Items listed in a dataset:

▶

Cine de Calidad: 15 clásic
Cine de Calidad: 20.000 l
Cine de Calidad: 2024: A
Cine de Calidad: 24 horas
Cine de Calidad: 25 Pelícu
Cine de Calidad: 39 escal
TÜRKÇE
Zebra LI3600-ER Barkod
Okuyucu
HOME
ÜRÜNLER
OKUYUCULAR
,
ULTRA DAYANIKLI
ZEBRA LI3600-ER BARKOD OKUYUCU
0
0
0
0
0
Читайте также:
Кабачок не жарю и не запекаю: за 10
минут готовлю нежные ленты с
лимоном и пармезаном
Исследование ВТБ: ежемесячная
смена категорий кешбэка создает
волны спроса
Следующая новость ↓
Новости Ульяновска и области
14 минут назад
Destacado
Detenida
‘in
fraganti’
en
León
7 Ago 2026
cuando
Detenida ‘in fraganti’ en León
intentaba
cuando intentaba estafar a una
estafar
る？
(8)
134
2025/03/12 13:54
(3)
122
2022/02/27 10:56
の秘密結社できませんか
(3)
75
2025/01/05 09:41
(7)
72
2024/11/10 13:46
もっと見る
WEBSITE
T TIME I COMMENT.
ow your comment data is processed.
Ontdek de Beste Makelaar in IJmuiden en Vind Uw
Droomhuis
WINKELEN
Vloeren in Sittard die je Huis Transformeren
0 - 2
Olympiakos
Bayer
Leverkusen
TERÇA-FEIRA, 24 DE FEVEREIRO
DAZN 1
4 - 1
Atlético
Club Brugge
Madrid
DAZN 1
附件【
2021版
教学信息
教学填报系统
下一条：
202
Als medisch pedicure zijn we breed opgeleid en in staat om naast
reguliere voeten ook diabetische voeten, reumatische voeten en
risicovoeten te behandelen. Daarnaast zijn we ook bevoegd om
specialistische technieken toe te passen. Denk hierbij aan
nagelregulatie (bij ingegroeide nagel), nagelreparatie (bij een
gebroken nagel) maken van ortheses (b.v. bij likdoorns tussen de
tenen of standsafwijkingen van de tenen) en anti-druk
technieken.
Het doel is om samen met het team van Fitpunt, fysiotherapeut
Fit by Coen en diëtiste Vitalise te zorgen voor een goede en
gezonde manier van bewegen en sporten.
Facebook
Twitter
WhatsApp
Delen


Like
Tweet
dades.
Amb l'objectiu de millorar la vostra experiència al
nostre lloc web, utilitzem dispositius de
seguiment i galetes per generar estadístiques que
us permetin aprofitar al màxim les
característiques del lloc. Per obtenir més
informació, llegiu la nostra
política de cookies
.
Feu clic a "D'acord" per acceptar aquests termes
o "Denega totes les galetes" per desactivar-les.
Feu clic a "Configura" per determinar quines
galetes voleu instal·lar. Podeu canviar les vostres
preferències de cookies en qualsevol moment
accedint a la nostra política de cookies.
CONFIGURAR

◀

Exercise: Reproduce each record above exactly, keeping every word as it stands.

Reply to the exercise:
Cine de Calidad: 15 clásic
Cine de Calidad: 20.000 l
Cine de Calidad: 2024: A
Cine de Calidad: 24 horas
Cine de Calidad: 25 Pelícu
Cine de Calidad: 39 escal
TÜRKÇE
Zebra LI3600-ER Barkod
Okuyucu
HOME
ÜRÜNLER
OKUYUCULAR
,
ULTRA DAYANIKLI
ZEBRA LI3600-ER BARKOD OKUYUCU
0
0
0
0
0
Читайте также:
Кабачок не жарю и не запекаю: за 10
минут готовлю нежные ленты с
лимоном и пармезаном
Исследование ВТБ: ежемесячная
смена категорий кешбэка создает
волны спроса
Следующая новость ↓
Новости Ульяновска и области
14 минут назад
Destacado
Detenida
‘in
fraganti’
en
León
7 Ago 2026
cuando
Detenida ‘in fraganti’ en León
intentaba
cuando intentaba estafar a una
estafar
る？
(8)
134
2025/03/12 13:54
(3)
122
2022/02/27 10:56
の秘密結社できませんか
(3)
75
2025/01/05 09:41
(7)
72
2024/11/10 13:46
もっと見る
WEBSITE
T TIME I COMMENT.
ow your comment data is processed.
Ontdek de Beste Makelaar in IJmuiden en Vind Uw
Droomhuis
WINKELEN
Vloeren in Sittard die je Huis Transformeren
0 - 2
Olympiakos
Bayer
Leverkusen
TERÇA-FEIRA, 24 DE FEVEREIRO
DAZN 1
4 - 1
Atlético
Club Brugge
Madrid
DAZN 1
附件【
2021版
教学信息
教学填报系统
下一条：
202
Als medisch pedicure zijn we breed opgeleid en in staat om naast
reguliere voeten ook diabetische voeten, reumatische voeten en
risicovoeten te behandelen. Daarnaast zijn we ook bevoegd om
specialistische technieken toe te passen. Denk hierbij aan
nagelregulatie (bij ingegroeide nagel), nagelreparatie (bij een
gebroken nagel) maken van ortheses (b.v. bij likdoorns tussen de
tenen of standsafwijkingen van de tenen) en anti-druk
technieken.
Het doel is om samen met het team van Fitpunt, fysiotherapeut
Fit by Coen en diëtiste Vitalise te zorgen voor een goede en
gezonde manier van bewegen en sporten.
Facebook
Twitter
WhatsApp
Delen


Like
Tweet
dades.
Amb l'objectiu de millorar la vostra experiència al
nostre lloc web, utilitzem dispositius de
seguiment i galetes per generar estadístiques que
us permetin aprofitar al màxim les
característiques del lloc. Per obtenir més
informació, llegiu la nostra
política de cookies
.
Feu clic a "D'acord" per acceptar aquests termes
o "Denega totes les galetes" per desactivar-les.
Feu clic a "Configura" per determinar quines
galetes voleu instal·lar. Podeu canviar les vostres
preferències de cookies en qualsevol moment
accedint a la nostra política de cookies.
CONFIGURAR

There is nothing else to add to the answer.